* Data shown *
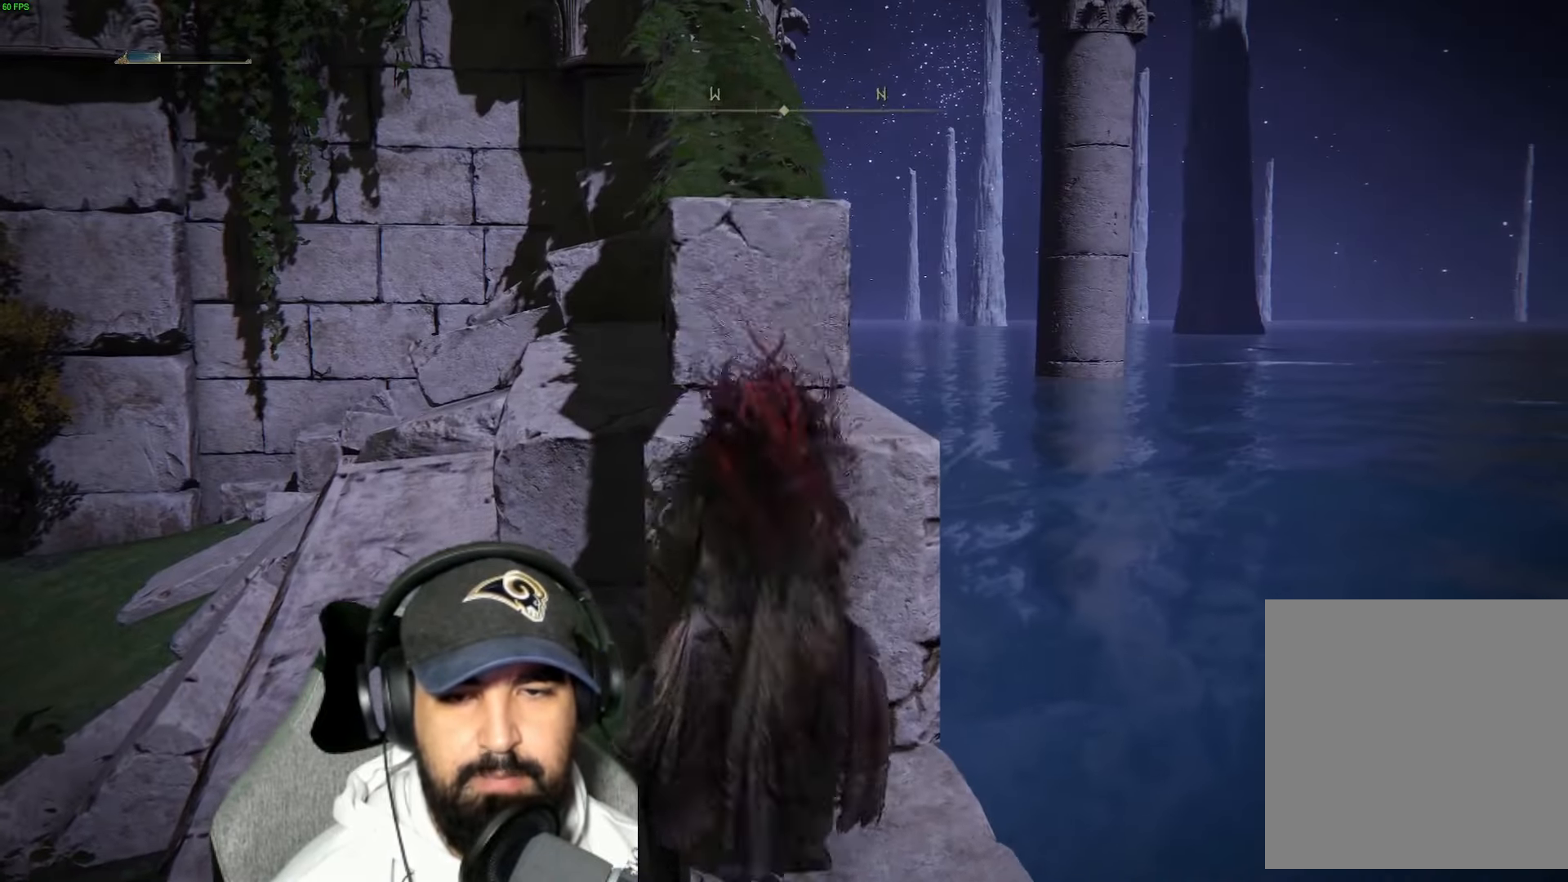
{"buttons": [], "left_stick": "up", "right_stick": "center", "events": [[233, "A", "up"], [283, "left_stick", "center"], [350, "right_stick", "down"], [367, "left_stick", "up"], [417, "right_stick", "center"]]}
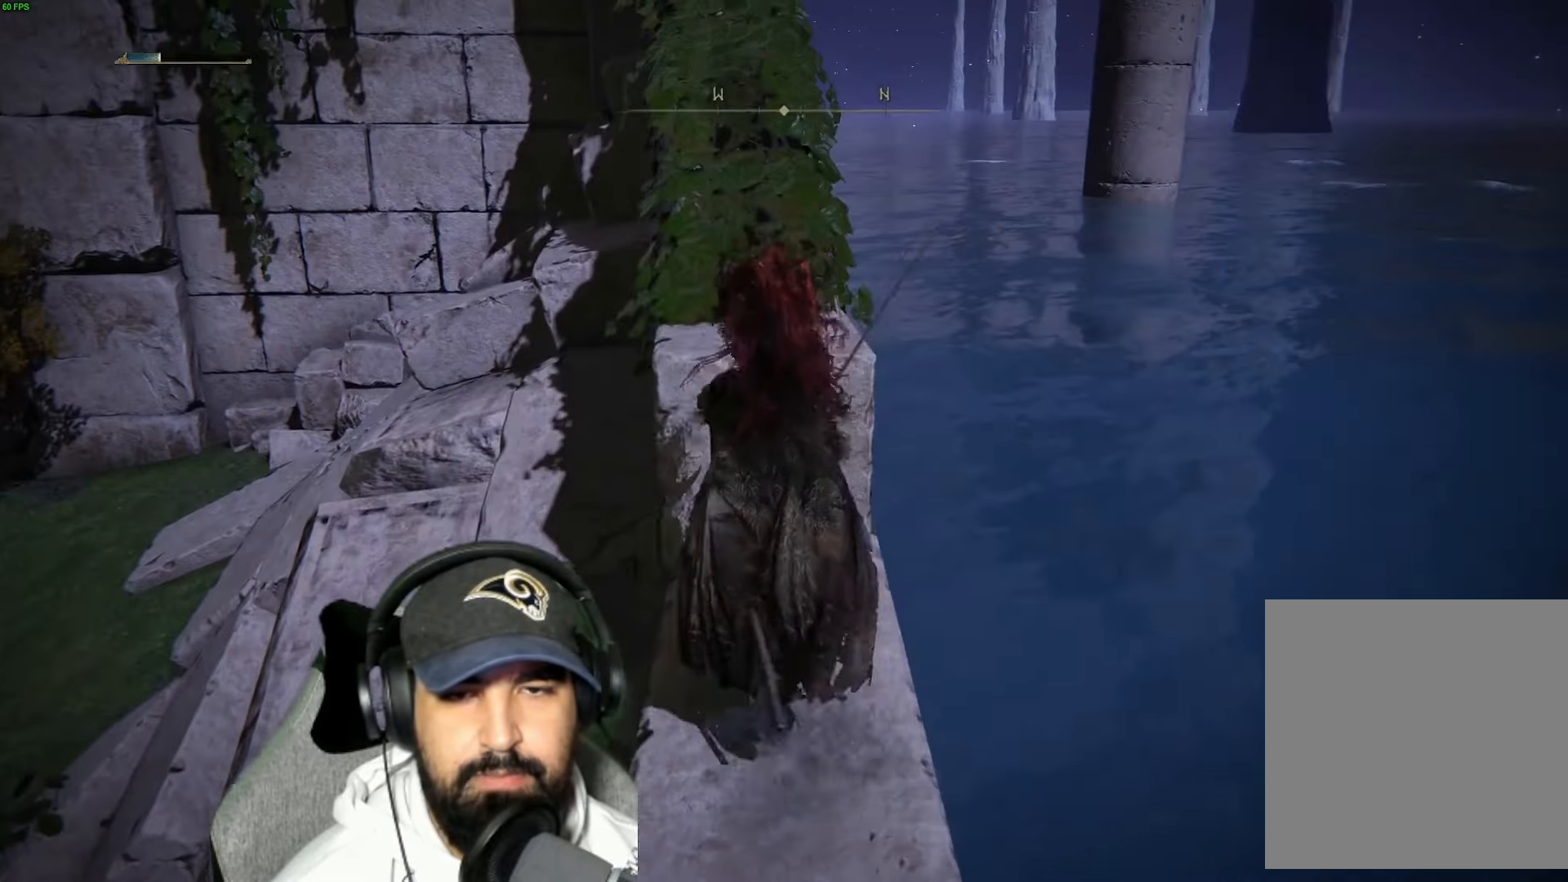
{"buttons": [], "left_stick": "up", "right_stick": "left", "events": [[17, "A", "down"], [300, "A", "up"], [383, "left_stick", "center"], [467, "right_stick", "left"], [483, "left_stick", "up"]]}
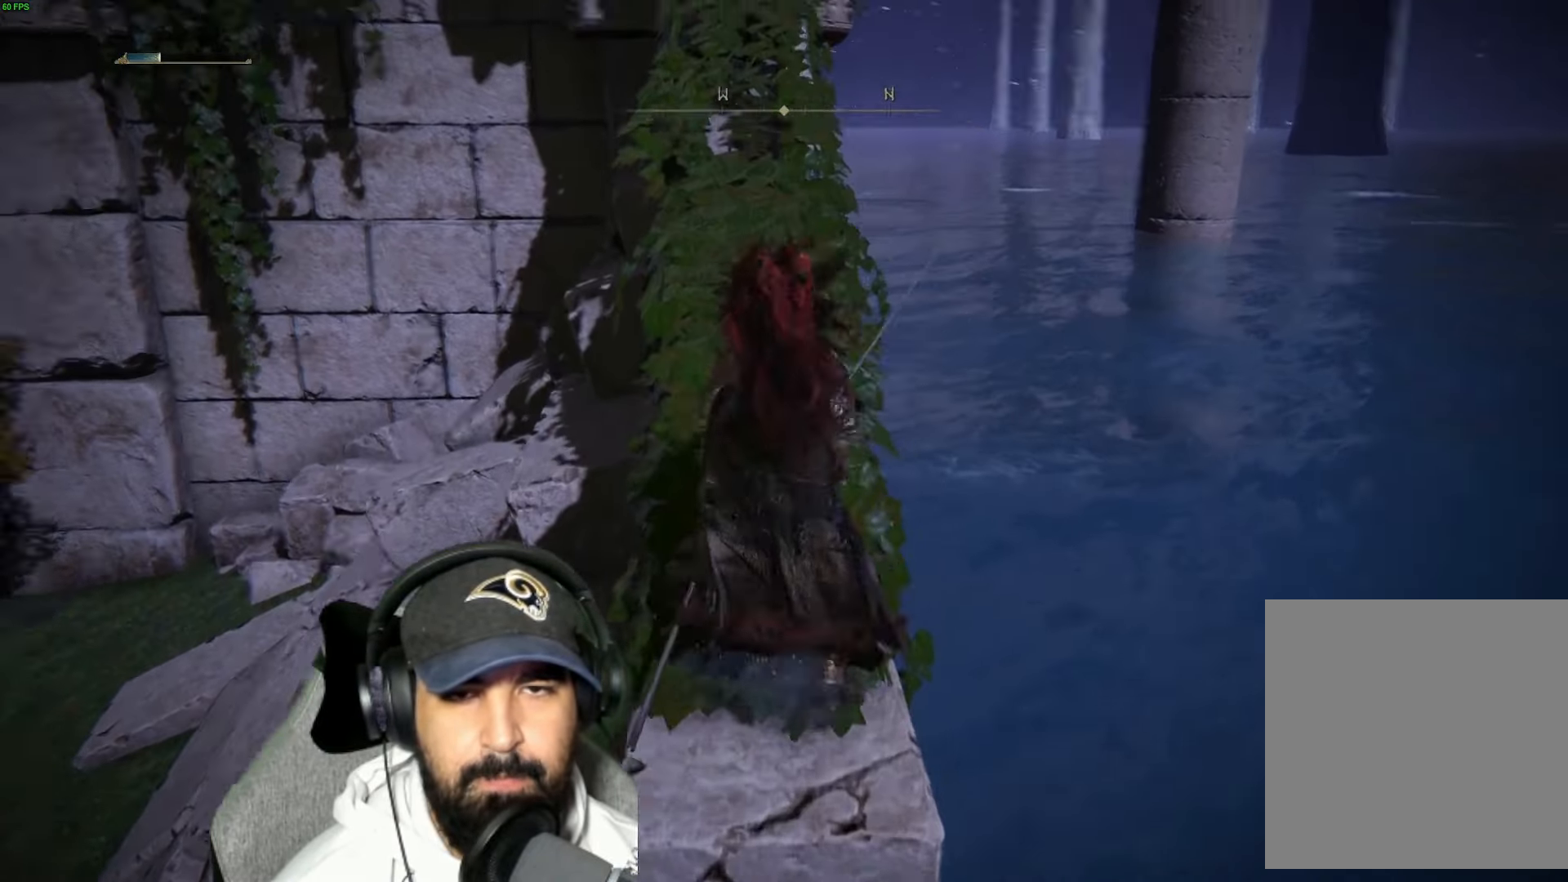
{"buttons": [], "left_stick": "up", "right_stick": "center", "events": [[33, "right_stick", "center"], [233, "right_stick", "up"], [300, "right_stick", "center"]]}
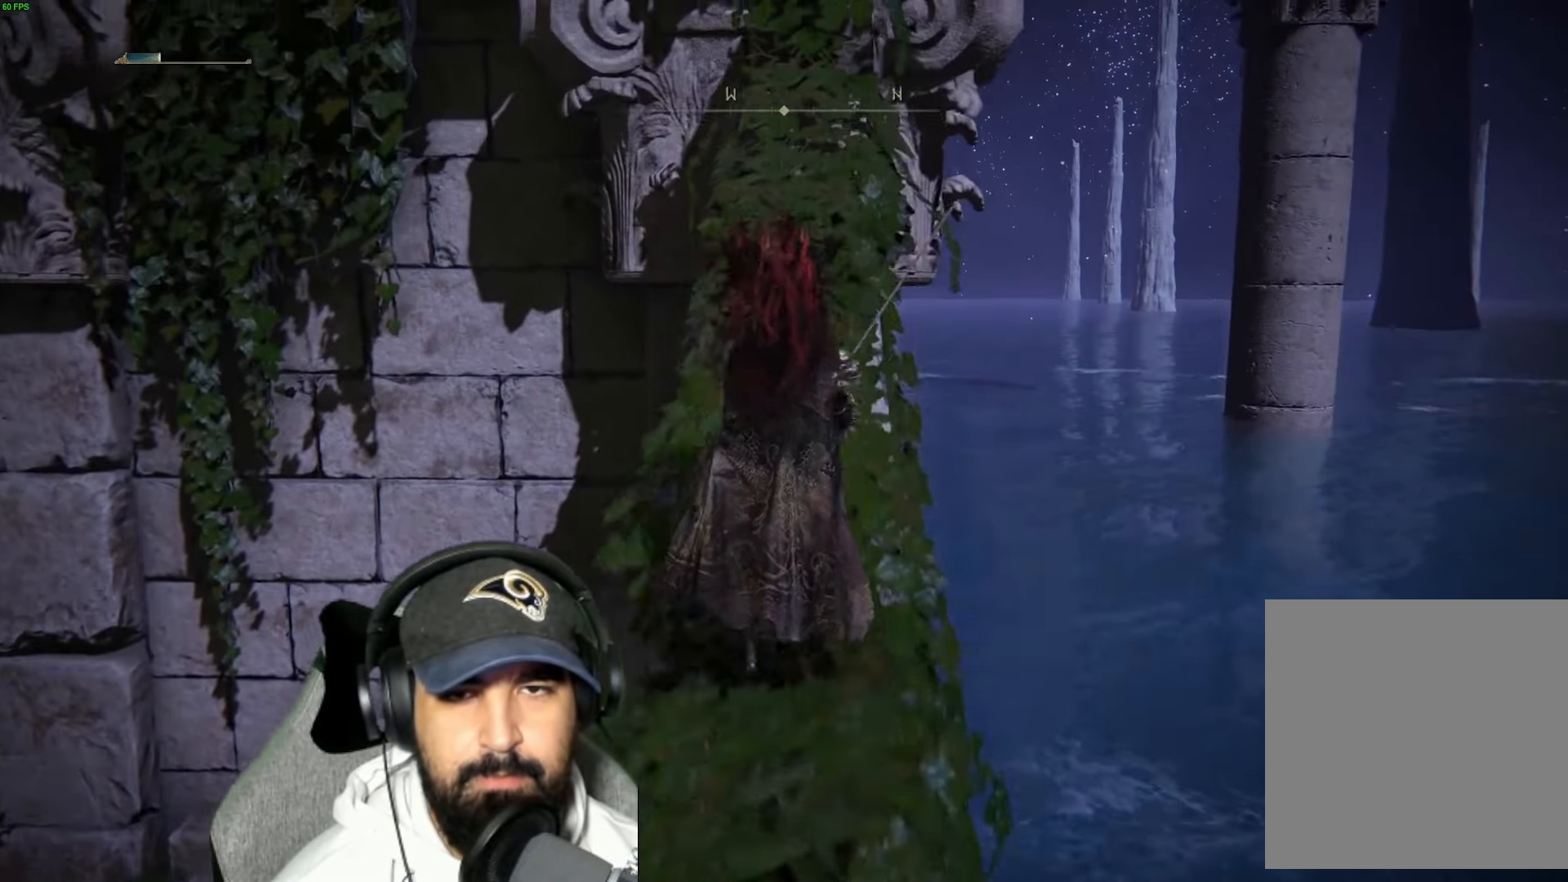
{"buttons": [], "left_stick": "up", "right_stick": "center", "events": []}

* What the task requires *
Quote the data exactly, leaving every image out of the copy.

* The completed task *
{"buttons": [], "left_stick": "up", "right_stick": "center", "events": [[233, "A", "up"], [283, "left_stick", "center"], [350, "right_stick", "down"], [367, "left_stick", "up"], [417, "right_stick", "center"]]}
{"buttons": [], "left_stick": "up", "right_stick": "left", "events": [[17, "A", "down"], [300, "A", "up"], [383, "left_stick", "center"], [467, "right_stick", "left"], [483, "left_stick", "up"]]}
{"buttons": [], "left_stick": "up", "right_stick": "center", "events": [[33, "right_stick", "center"], [233, "right_stick", "up"], [300, "right_stick", "center"]]}
{"buttons": [], "left_stick": "up", "right_stick": "center", "events": []}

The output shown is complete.